Mr. Tandon said representatives of the parties had also demanded that simultaneous, single-day polling be held both in Tamil Nadu and Pondicherry. They wanted the election held in May as public examinations and religious festivals would be conducted in April. The Commission would consider their requests.

Referring to the parties' complaint of mass inclusion of voters, he said that based on their representation, the Commission had made a random check in Madurai, Theni and Dindigul districts and nearly 51,000 names were deleted. Totally about 20 lakh names were deleted in the State including of bogus voters, those who died and who migrated from their places. The final rolls had since been published. There was still an opportunity for the voters to include or delete names till the date of filing of nominations by candidates. However, mass deletion or inclusion by the political parties would not be allowed.

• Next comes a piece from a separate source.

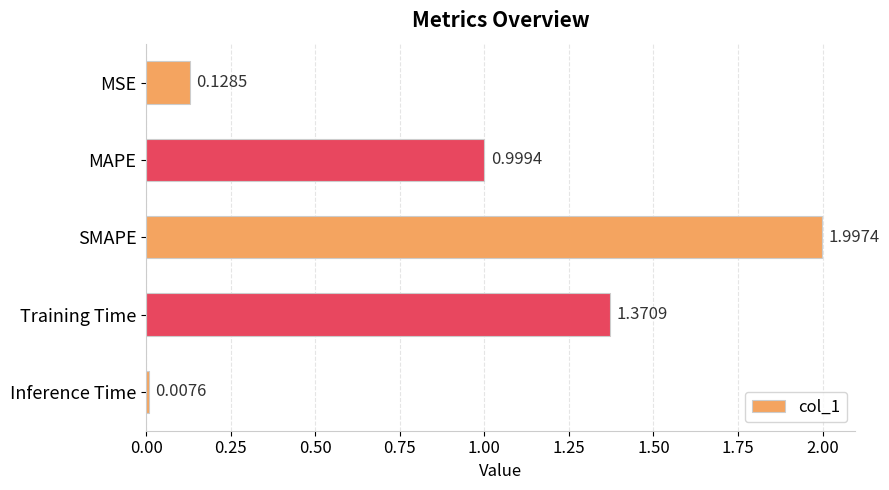

Where is the data nearest to the value 1?

MAPE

On the code of conduct, Mr.Tandon said it would come into force only after the poll notification. Instructions were issued to officials to prevent defacement of walls. He had already brought to the notice of the Chief Electoral Officer defacement in the city by some parties. The Commission would erase the writings and recover the cost from the candidates.

The candidates would have to file, along with their nomination papers, an affidavit containing particulars of their antecedents, personal assets and liabilities as well as that of their spouses and dependents. If they failed to submit the affidavits, their nominations would be rejected. The documents would be made public to enable the voters to know about their candidates. While the returning officers had no power to verify the affidavit, rival candidates could challenge it if they found that the information was wrong.

Earlier in the day, Mr.Tandon held a meeting with all Collectors and returning officers and reviewed the poll preparedness in the districts, particularly the final publication of rolls, training in electronic voting machines and counting arrangements.